CAUSES OF HYPOTHYROIDISM (Table 395-1)
Primary Hypothyroidism
- Autoimmune: Hashimoto's thyroiditis, atrophic thyroiditis
- Iatrogenic: Radioiodine (¹³¹I) treatment, subtotal/total thyroidectomy, external neck irradiation (lymphoma, cancer)
- Drugs: Iodine excess (including iodine-containing contrast media), amiodarone, lithium, antithyroid drugs, p-aminosalicylic acid, interferon-α and other cytokines, aminoglutethimide, tyrosine kinase inhibitors (e.g., sunitinib), immune checkpoint inhibitors (e.g., ipilimumab, nivolumab, pembrolizumab)
- Congenital: Absent or ectopic thyroid gland, dyshormonogenesis, TSH-R mutation
- Iodine deficiency
- Infiltrative disorders: Amyloidosis, sarcoidosis, hemochromatosis, scleroderma, cystinosis, Riedel's thyroiditis
- Consumptive hypothyroidism: Overexpression of type 3 deiodinase in infantile hemangioma and other tumors
Transient Hypothyroidism
- Silent thyroiditis (including postpartum thyroiditis)
- Subacute thyroiditis
- Withdrawal of supraphysiologic thyroxine in individuals with intact thyroid
- After ¹³¹I treatment or subtotal thyroidectomy for Graves' disease
Secondary (Central) Hypothyroidism
- Hypopituitarism: Tumors, pituitary surgery or irradiation, infiltrative disorders, Sheehan's syndrome, trauma, genetic combined pituitary hormone deficiencies
- Isolated TSH deficiency or inactivity
- Drugs: Bexarotene, mitotane
- Hypothalamic disease: Tumors, trauma, infiltrative disorders, Prader-Willi syndrome
CONGENITAL HYPOTHYROIDISM
Prevalence: Occurs in ~1 in 2000-4000 newborns. Neonatal screening is performed in most industrialized countries.
Causes:
- Thyroid gland dysgenesis: 65%
- Inborn errors of thyroid hormone synthesis: 30%
- TSH-R antibody-mediated: 5%
Developmental abnormalities are twice as common in girls. Transplacental passage of maternal thyroid hormone provides partial support to the affected fetus before the fetal thyroid begins functioning.
Genetic causes are increasingly identified and categorized into three broad groups:
- Central hypothyroidism from abnormal hypothalamic-pituitary development (e.g., PROP-1, PIT-1, IGSF1, TSHβ mutations)
- Abnormal thyroid gland development/dysgenesis (e.g., TTF-1, TTF-2/FOXE-1, PAX-8, NKX2-1, NKX2-5, GLIS3, JAG-1 mutations)

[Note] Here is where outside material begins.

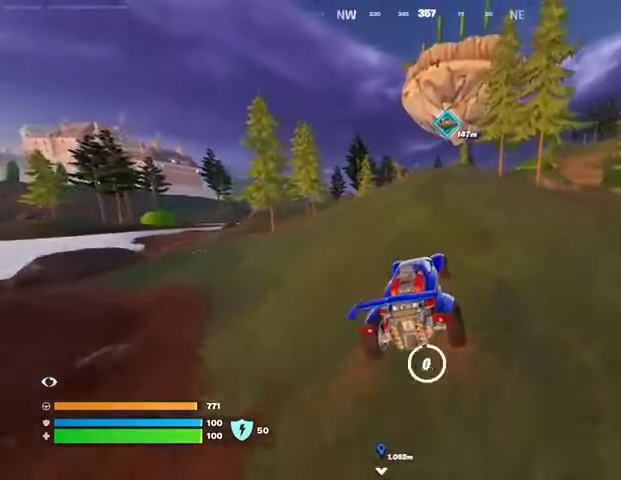
{"buttons": [], "left_stick": "up", "right_stick": "center", "events": [[200, "SQUARE", "up"], [233, "L3", "down"], [333, "L3", "up"], [333, "R1", "down"], [333, "right_stick", "up-left"], [400, "L1", "down"], [400, "right_stick", "center"], [433, "R1", "up"], [500, "L1", "up"]]}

- Abnormal thyroid hormone synthesis - dyshormonogenesis
Untreated congenital hypothyroidism leads to cretinism - severe intellectual disability, short stature, and neurological deficits.
AUTOIMMUNE HYPOTHYROIDISM (Hashimoto's Thyroiditis)
Classification
- Goitrous thyroiditis (Hashimoto's): associated with goiter
- Atrophic thyroiditis: minimal residual thyroid tissue (usually the end stage of Hashimoto's)

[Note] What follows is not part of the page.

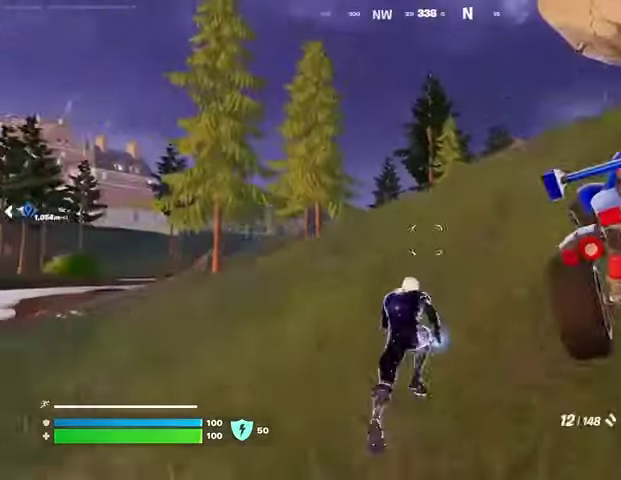
{"buttons": [], "left_stick": "up", "right_stick": "center", "events": [[100, "L1", "down"], [133, "L1", "up"], [200, "L1", "down"], [300, "L1", "up"], [367, "CROSS", "down"], [433, "CROSS", "up"]]}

The autoimmune process gradually reduces thyroid function. The phase of compensation - where normal hormone levels are maintained by a rise in TSH - is called subclinical hypothyroidism. When unbound T4 falls and TSH rises further (typically >10 mIU/L), it becomes clinical/overt hypothyroidism.
Prevalence
- Mean annual incidence: up to 4 per 1000 women and 1 per 1000 men
- More common in Japanese populations (genetic factors + chronic high-iodine diet)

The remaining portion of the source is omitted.